Mind you, I'm rusty with RPGII, but I sure did enough of it in my
DOS -> DOS/VSE days.
And, come to think of it, a customer had it on MVS in SOCAL
during their migration from DOS to MVS (not OS/MFT, but MVS).
Also, I have used the conditional assembly feature of F and H
level assemblers to do some interesting things, such as
generating other languages, JCL, commands for SORT, etc.

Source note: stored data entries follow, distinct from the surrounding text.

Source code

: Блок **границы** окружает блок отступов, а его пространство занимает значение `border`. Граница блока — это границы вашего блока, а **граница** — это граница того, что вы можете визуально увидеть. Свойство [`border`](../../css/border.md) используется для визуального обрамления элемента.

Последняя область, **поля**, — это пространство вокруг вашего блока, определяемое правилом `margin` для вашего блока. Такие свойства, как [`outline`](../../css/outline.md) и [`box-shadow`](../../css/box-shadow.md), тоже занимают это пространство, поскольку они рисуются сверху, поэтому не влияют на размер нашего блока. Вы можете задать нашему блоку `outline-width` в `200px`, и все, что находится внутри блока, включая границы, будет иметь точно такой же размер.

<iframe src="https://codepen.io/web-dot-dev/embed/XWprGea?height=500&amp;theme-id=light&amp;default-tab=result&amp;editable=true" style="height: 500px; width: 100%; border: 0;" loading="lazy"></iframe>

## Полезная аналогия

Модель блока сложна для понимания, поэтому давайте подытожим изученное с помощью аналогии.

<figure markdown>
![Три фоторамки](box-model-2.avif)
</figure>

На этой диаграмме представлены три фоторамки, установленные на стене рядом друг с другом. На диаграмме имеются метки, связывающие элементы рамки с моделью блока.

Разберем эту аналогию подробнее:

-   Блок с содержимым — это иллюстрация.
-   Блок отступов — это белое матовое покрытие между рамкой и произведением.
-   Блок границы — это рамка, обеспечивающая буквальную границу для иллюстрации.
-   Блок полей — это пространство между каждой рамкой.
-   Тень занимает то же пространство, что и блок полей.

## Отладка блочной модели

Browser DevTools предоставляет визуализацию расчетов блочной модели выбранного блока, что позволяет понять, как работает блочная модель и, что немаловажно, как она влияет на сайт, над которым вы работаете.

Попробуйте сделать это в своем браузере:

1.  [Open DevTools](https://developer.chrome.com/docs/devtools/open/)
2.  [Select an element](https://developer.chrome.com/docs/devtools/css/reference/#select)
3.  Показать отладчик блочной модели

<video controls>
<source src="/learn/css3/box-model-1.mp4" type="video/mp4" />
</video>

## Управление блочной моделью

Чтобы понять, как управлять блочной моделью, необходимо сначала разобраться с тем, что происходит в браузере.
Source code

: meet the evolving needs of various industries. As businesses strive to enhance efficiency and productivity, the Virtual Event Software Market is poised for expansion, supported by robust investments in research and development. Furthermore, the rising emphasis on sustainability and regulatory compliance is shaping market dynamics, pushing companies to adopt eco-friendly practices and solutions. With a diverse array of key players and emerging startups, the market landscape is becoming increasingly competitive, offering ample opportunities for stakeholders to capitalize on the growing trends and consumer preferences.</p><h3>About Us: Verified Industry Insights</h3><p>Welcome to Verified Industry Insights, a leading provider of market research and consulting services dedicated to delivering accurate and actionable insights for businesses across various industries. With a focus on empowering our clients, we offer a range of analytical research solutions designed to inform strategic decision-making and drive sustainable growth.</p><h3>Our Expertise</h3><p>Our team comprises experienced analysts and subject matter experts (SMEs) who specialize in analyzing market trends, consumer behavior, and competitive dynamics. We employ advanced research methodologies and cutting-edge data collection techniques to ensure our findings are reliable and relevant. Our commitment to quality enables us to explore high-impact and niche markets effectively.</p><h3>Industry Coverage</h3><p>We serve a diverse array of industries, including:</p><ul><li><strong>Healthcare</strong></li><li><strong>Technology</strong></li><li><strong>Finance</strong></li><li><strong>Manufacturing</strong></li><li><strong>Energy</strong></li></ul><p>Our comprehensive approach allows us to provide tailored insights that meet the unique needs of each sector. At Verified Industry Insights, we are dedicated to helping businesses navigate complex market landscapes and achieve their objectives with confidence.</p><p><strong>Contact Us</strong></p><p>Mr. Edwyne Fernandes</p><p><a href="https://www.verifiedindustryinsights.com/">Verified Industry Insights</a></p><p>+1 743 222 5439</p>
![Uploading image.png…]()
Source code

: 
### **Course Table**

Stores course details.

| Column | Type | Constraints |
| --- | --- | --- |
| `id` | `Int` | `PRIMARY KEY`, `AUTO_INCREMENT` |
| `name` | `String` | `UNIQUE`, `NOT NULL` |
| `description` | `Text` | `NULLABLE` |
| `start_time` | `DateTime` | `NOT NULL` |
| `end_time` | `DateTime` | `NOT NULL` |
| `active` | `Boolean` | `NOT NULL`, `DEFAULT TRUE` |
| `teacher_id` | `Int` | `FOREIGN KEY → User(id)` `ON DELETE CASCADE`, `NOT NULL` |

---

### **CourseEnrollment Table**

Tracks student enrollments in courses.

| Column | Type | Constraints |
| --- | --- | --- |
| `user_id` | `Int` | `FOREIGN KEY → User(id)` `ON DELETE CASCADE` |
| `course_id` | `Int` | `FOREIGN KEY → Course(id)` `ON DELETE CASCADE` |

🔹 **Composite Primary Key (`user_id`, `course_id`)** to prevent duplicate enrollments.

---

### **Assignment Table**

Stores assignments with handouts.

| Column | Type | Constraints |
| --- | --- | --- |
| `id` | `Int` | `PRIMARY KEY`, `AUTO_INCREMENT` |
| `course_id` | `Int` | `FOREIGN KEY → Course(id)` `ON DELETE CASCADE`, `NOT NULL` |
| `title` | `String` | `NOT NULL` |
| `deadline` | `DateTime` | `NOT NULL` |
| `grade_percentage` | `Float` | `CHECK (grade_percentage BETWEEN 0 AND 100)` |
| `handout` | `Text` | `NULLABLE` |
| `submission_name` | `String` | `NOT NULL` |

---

Been a l-l-l-long time since I did things like that.
Regards,
Steve Thompson
On 01/22/2018 12:20 PM, Charles Mills wrote:
I'd like to see an XML parser written in RPG II.
Charles
-----Original Message-----
From: IBM Mainframe Assembler List [mailto:[email protected]] On
Behalf Of Tony Thigpen
Sent: Monday, January 22, 2018 9:18 AM
To: [email protected]
Subject: Re: Fair comparison C vs HLASM
> Both languages have their places, and there are also many > situations
where neither one is the best choice.
Long Live RPGII. :-)
Tony Thigpen
Gord Tomlin wrote on 01/22/2018 11:59 AM:
On 2018-01-22 10:44, Jon Perryman wrote:
I also commented that C is a weak language compared to HLASM and gave
some examples that force bad coding techniques (e.g. XML parser). A C
programmer took offence because he had written an efficient XML
parser in C.
Most programmers (whether C or Assembler) would not write their own
XML parser. They would call a pre-existing parser. FWIW, in the past,
I've done RYO parsing in both languages, and it was less work for me
when I did it in C.
I'm not here to defend C. It certainly has its warts. But just as it's
not good for C programmers to proclaim C to be better than Assembler
in each and every case, it's not good for Assembler programmers to do
the reverse. Both languages have their places, and there are also many
situations where neither one is the best choice.